# ISO TRAVEL GIRL , DIRTY IS FINE



## Popsicle (Sep 8, 2017)

Looking for a down ass chick who knows the streets and rails. I personally will allow any and all offers . 
Cut straight to the shit type , no excuses or hang ups on travel . A need to seek and find life in every town and explore the country by rail , foot , horseback , skateboard , bicycle , surfboard , 

You? Must have pretty eyes or atleast one good one. Long hair blonde or any multi colored hair is fine . 

And last but not least not into being fucked up all the time or atleast until dark . 

Pics upon request and I'm a good looking man .
I thanks


----------



## Deleted member 125 (Sep 8, 2017)

stp is not a dating site or a place for you to pick up girls.


----------



## Odin (Sep 8, 2017)

Popsicle said:


> Pics upon request and I'm a good looking man .




That's what we all say before ya hear the crack of a smiley to yer temple. lol


----------



## Matt Derrick (Sep 9, 2017)

cantcureherpes said:


> stp is not a dating site or a place for you to pick up girls.



aww man, i'm guessing im going to have to make a rule for this now.


----------



## Desperado Deluxe (Sep 9, 2017)

Im pretty sure he's just being silly.
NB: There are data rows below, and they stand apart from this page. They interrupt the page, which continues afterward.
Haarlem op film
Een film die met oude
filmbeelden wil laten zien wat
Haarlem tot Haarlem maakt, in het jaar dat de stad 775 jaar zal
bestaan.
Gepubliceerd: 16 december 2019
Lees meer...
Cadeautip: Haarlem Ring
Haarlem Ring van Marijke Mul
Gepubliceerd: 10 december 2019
I can appreciate his writing.


----------



## Desperado Deluxe (Sep 9, 2017)

I mean why cant we date on here? Where else are you going to find this? Everywhere Else they want go to dinner and a movie like yay here's a cookie::wacky::. I think it should be monitered but I get it people fuck it up. I'd say if he's serious this shits stupid tho. But thats the vetting process in effect.


----------



## Popsicle (Sep 9, 2017)

Then delete this thread please ..Sorry


----------



## Popsicle (Sep 9, 2017)

Gaucho Deluxe said:


> I mean why cant we date on here? Where else are you going to find this? Everywhere Else they want go to dinner and a movie like yay here's a cookie::wacky::. I think it should be monitered but I get it people fuck it up. I'd say if he's serious this shits stupid tho. But thats the vetting process in effect.



Would agree to this as well but hey I see where they are coming from as well . 
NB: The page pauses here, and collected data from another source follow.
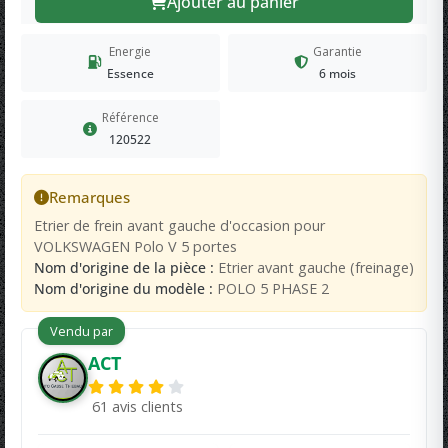
Ajouter au panier
Energie
Garantie
Essence
6 mois
Référence
120522
Remarques
Etrier de frein avant gauche d'occasion pour
VOLKSWAGEN Polo V 5 portes
Nom d'origine de la pièce :
Etrier avant gauche (freinage)
Nom d'origine du modèle :
POLO 5 PHASE 2
Vendu par
ACT
61 avis clients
The avatar is little misleading on the sex and relationships section .. it should have one of a heart cracked in two ? Lmao or an eviction or past due notice .

I say Matt or Can't cure delete it I'll go back to my boxcar with my chicken thread .


----------



## salxtina (Sep 9, 2017)

I'm choosing to willfully misread this acronym.


----------



## Matt Derrick (Sep 9, 2017)

new rules have been posted that disallow posting 'personals ads' type threads as outlined here:

https://squattheplanet.com/threads/rules-for-this-forum-area.4111/

due to these new rules i am locking any offending threads and will issue warnings for future violations of these rules.



Gaucho Deluxe said:


> I mean why cant we date on here? Where else are you going to find this? Everywhere Else they want go to dinner and a movie like yay here's a cookie::wacky::. I think it should be monitered but I get it people fuck it up. I'd say if he's serious this shits stupid tho. But thats the vetting process in effect.



the problem with your suggestion is that a lot of stereotypical men will abuse this section and create an environment where women are afraid to post (in any forum area) for fear of unwanted sexual advances. this is already a serious problem online anyways, so i'm not going to create a section of the forums that exacerbates that issue.


----------